=== EXERCISE DATA ===

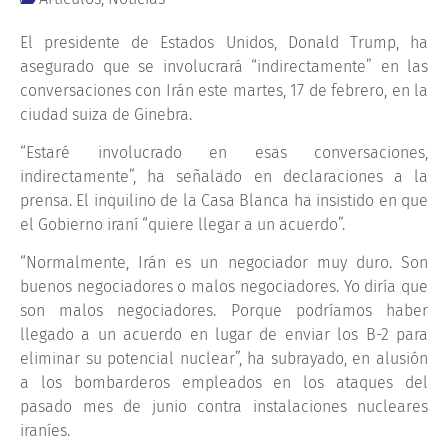
El presidente de Estados Unidos, Donald Trump, ha
asegurado que se involucrará “indirectamente” en las
conversaciones con Irán este martes, 17 de febrero, en la
ciudad suiza de Ginebra.
“Estaré involucrado en esas conversaciones,
indirectamente”, ha señalado en declaraciones a la
prensa. El inquilino de la Casa Blanca ha insistido en que
el Gobierno iraní “quiere llegar a un acuerdo”.
“Normalmente, Irán es un negociador muy duro. Son
buenos negociadores o malos negociadores. Yo diría que
son malos negociadores. Porque podríamos haber
llegado a un acuerdo en lugar de enviar los B-2 para
eliminar su potencial nuclear”, ha subrayado, en alusión
a los bombarderos empleados en los ataques del
pasado mes de junio contra instalaciones nucleares
iraníes.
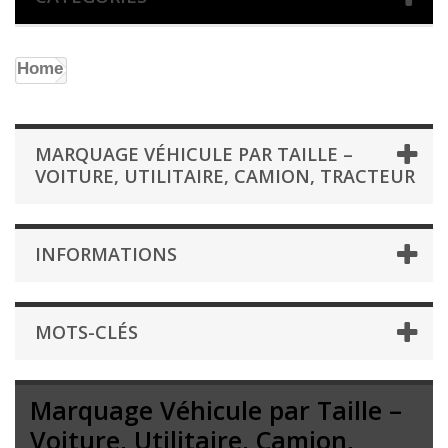
Home
MARQUAGE VÉHICULE PAR TAILLE –
VOITURE, UTILITAIRE, CAMION, TRACTEUR
INFORMATIONS
MOTS-CLÉS
Marquage Véhicule par Taille –
Voiture, Utilitaire, Camion,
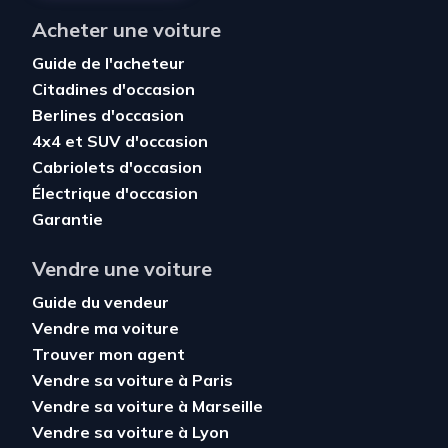
Acheter une voiture
Guide de l'acheteur
Citadines d'occasion
Berlines d'occasion
4x4 et SUV d'occasion
Cabriolets d'occasion
Électrique d'occasion
Garantie
Vendre une voiture
Guide du vendeur
Vendre ma voiture
Trouver mon agent
Vendre sa voiture à Paris
Vendre sa voiture à Marseille
Vendre sa voiture à Lyon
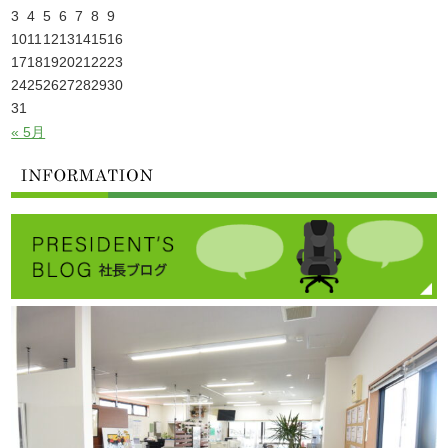
3
4
5
6
7
8
9
10
11
12
13
14
15
16
17
18
19
20
21
22
23
24
25
26
27
28
29
30
31
« 5月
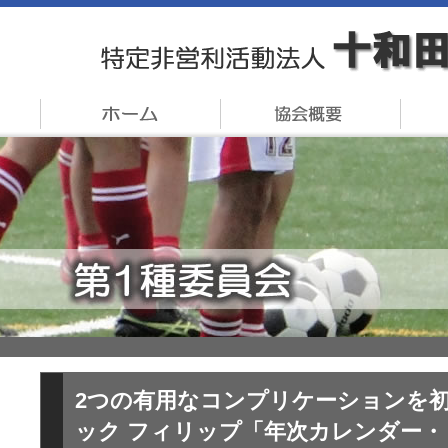
2つの有用なコンプリケーションを
ック フィリップ「年次カレンダー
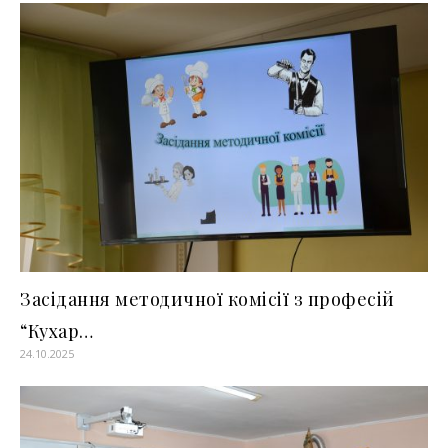
Засідання методичної комісії з професій
“Кухар…
24.10.2025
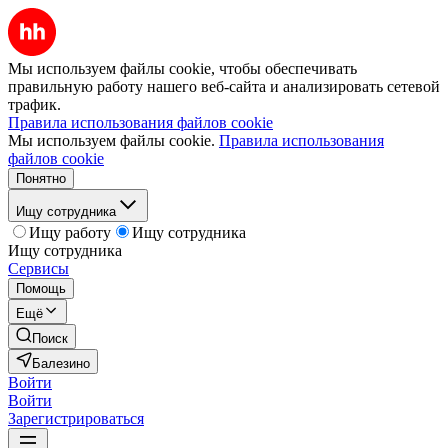
Мы используем файлы cookie, чтобы обеспечивать
правильную работу нашего веб-сайта и анализировать сетевой
трафик.
Правила использования файлов cookie
Мы используем файлы cookie.
Правила использования
файлов cookie
Понятно
Ищу сотрудника
Ищу работу
Ищу сотрудника
Ищу сотрудника
Сервисы
Помощь
Ещё
Поиск
Балезино
Войти
Войти
Зарегистрироваться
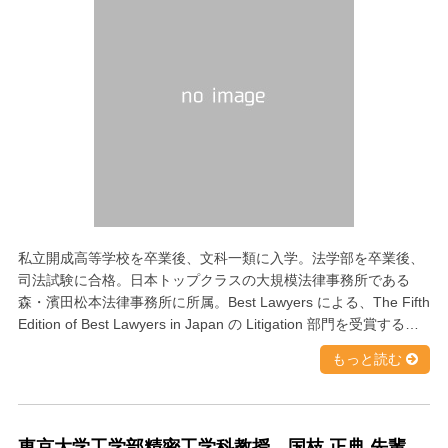
私立開成高等学校を卒業後、文科一類に入学。法学部を卒業後、
司法試験に合格。日本トップクラスの大規模法律事務所である
森・濱田松本法律事務所に所属。Best Lawyers による、The Fifth
Edition of Best Lawyers in Japan の Litigation 部門を受賞する…
もっと読む
東京大学工学部精密工学科教授 国枝 正典 先輩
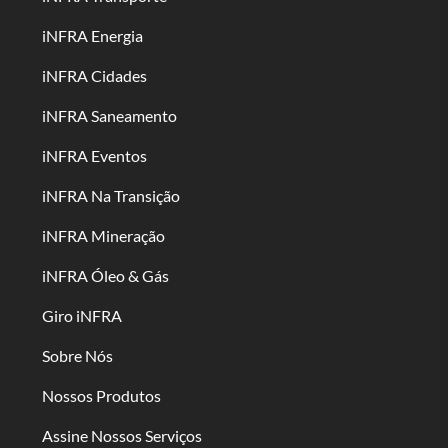
iNFRA Energia
iNFRA Cidades
iNFRA Saneamento
iNFRA Eventos
iNFRA Na Transição
iNFRA Mineração
iNFRA Óleo & Gás
Giro iNFRA
Sobre Nós
Nossos Produtos
Assine Nossos Serviços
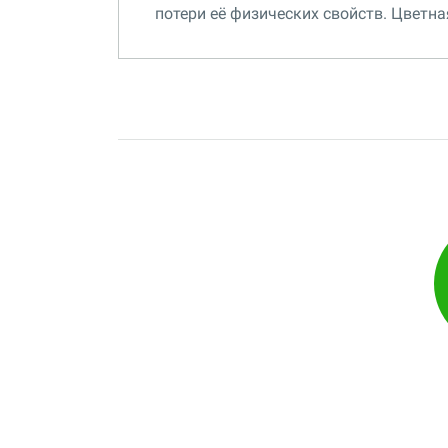
потери её физических свойств. Цветна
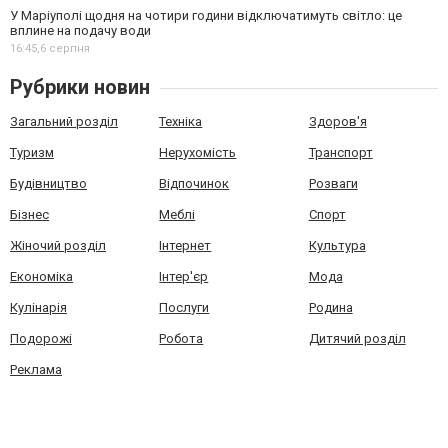
У Маріуполі щодня на чотири години відключатимуть світло: це
вплине на подачу води
16:45,
6 серпня
Рубрики новин
Загальний розділ
Техніка
Здоров'я
Туризм
Нерухомість
Транспорт
Будівництво
Відпочинок
Розваги
Бізнес
Меблі
Спорт
Жіночий розділ
Інтернет
Культура
Економіка
Інтер'єр
Мода
Кулінарія
Послуги
Родина
Подорожі
Робота
Дитячий розділ
Реклама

===

◆ WORK REQUIRED
Without the pictures, copy the material exactly as given.

◆ SOLUTION TO THIS EXERCISE
El presidente de Estados Unidos, Donald Trump, ha
asegurado que se involucrará “indirectamente” en las
conversaciones con Irán este martes, 17 de febrero, en la
ciudad suiza de Ginebra.
“Estaré involucrado en esas conversaciones,
indirectamente”, ha señalado en declaraciones a la
prensa. El inquilino de la Casa Blanca ha insistido en que
el Gobierno iraní “quiere llegar a un acuerdo”.
“Normalmente, Irán es un negociador muy duro. Son
buenos negociadores o malos negociadores. Yo diría que
son malos negociadores. Porque podríamos haber
llegado a un acuerdo en lugar de enviar los B-2 para
eliminar su potencial nuclear”, ha subrayado, en alusión
a los bombarderos empleados en los ataques del
pasado mes de junio contra instalaciones nucleares
iraníes.
Home
MARQUAGE VÉHICULE PAR TAILLE –
VOITURE, UTILITAIRE, CAMION, TRACTEUR
INFORMATIONS
MOTS-CLÉS
Marquage Véhicule par Taille –
Voiture, Utilitaire, Camion,
Acheter une voiture
Guide de l'acheteur
Citadines d'occasion
Berlines d'occasion
4x4 et SUV d'occasion
Cabriolets d'occasion
Électrique d'occasion
Garantie
Vendre une voiture
Guide du vendeur
Vendre ma voiture
Trouver mon agent
Vendre sa voiture à Paris
Vendre sa voiture à Marseille
Vendre sa voiture à Lyon
3
4
5
6
7
8
9
10
11
12
13
14
15
16
17
18
19
20
21
22
23
24
25
26
27
28
29
30
31
« 5月
2つの有用なコンプリケーションを
ック フィリップ「年次カレンダー
Засідання методичної комісії з професій
“Кухар…
24.10.2025
Мы используем файлы cookie, чтобы обеспечивать
правильную работу нашего веб-сайта и анализировать сетевой
трафик.
Правила использования файлов cookie
Мы используем файлы cookie.
Правила использования
файлов cookie
Понятно
Ищу сотрудника
Ищу работу
Ищу сотрудника
Ищу сотрудника
Сервисы
Помощь
Ещё
Поиск
Балезино
Войти
Войти
Зарегистрироваться
私立開成高等学校を卒業後、文科一類に入学。法学部を卒業後、
司法試験に合格。日本トップクラスの大規模法律事務所である
森・濱田松本法律事務所に所属。Best Lawyers による、The Fifth
Edition of Best Lawyers in Japan の Litigation 部門を受賞する…
もっと読む
東京大学工学部精密工学科教授 国枝 正典 先輩
iNFRA Energia
iNFRA Cidades
iNFRA Saneamento
iNFRA Eventos
iNFRA Na Transição
iNFRA Mineração
iNFRA Óleo & Gás
Giro iNFRA
Sobre Nós
Nossos Produtos
Assine Nossos Serviços
потери её физических свойств. Цветна
У Маріуполі щодня на чотири години відключатимуть світло: це
вплине на подачу води
16:45,
6 серпня
Рубрики новин
Загальний розділ
Техніка
Здоров'я
Туризм
Нерухомість
Транспорт
Будівництво
Відпочинок
Розваги
Бізнес
Меблі
Спорт
Жіночий розділ
Інтернет
Культура
Економіка
Інтер'єр
Мода
Кулінарія
Послуги
Родина
Подорожі
Робота
Дитячий розділ
Реклама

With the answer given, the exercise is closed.